Excerpt to read:
◇ ◇ ◇

1. Two dead after Russian strike on Kherson, says Zelenskyy aide

Two people were killed in a Russian strike on Kherson on Thursday, according to the office of Ukrainian President Volodymyr Zelenskyy. 

“The enemy again struck the centre of the city, 100 metres from the building of the regional administration,” said Kyrylo Tymoshenko, the deputy head of the Ukrainian presidential office, adding that two people had died in the attack.

The region's governor later stated that the city was left "totally" without electricity after the heavy rocket attack.

"At the first opportunity, the power industry will begin to restore power grids," Yaroslav Yanushevich wrote on Telegram.

Local authorities have previously claimed that Russian forces destroyed basic public infrastructure in the city before leaving.

Russian forces occupied Kherson and almost all of the wider region for around eight months after Moscow's full-scale Ukraine on 24 February.

Ukraine recaptured the southern city in November, but Russian forces have regularly targeted it in the weeks since their retreat to the eastern bank of the Dnipro river.

◇ ◇ ◇

Requirement a: Quote the Kherson strike report word for word from "Local authorities have" to "the Dnipro river.".
The Kherson strike report and the entries that follow it are separate material.

◇ ◇ ◇

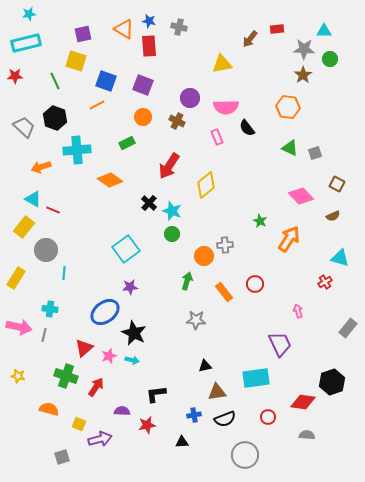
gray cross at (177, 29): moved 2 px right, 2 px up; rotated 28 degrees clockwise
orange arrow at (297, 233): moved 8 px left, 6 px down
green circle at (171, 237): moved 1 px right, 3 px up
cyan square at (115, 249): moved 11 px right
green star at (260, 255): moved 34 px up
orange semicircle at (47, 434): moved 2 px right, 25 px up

◇ ◇ ◇

Requirement b: Print every line of the shape-movement entries without any changes, leaving out the pictures.

Exercise output a:
Local authorities have previously claimed that Russian forces destroyed basic public infrastructure in the city before leaving.

Russian forces occupied Kherson and almost all of the wider region for around eight months after Moscow's full-scale Ukraine on 24 February.

Ukraine recaptured the southern city in November, but Russian forces have regularly targeted it in the weeks since their retreat to the eastern bank of the Dnipro river.

Exercise output b:
gray cross at (177, 29): moved 2 px right, 2 px up; rotated 28 degrees clockwise
orange arrow at (297, 233): moved 8 px left, 6 px down
green circle at (171, 237): moved 1 px right, 3 px up
cyan square at (115, 249): moved 11 px right
green star at (260, 255): moved 34 px up
orange semicircle at (47, 434): moved 2 px right, 25 px up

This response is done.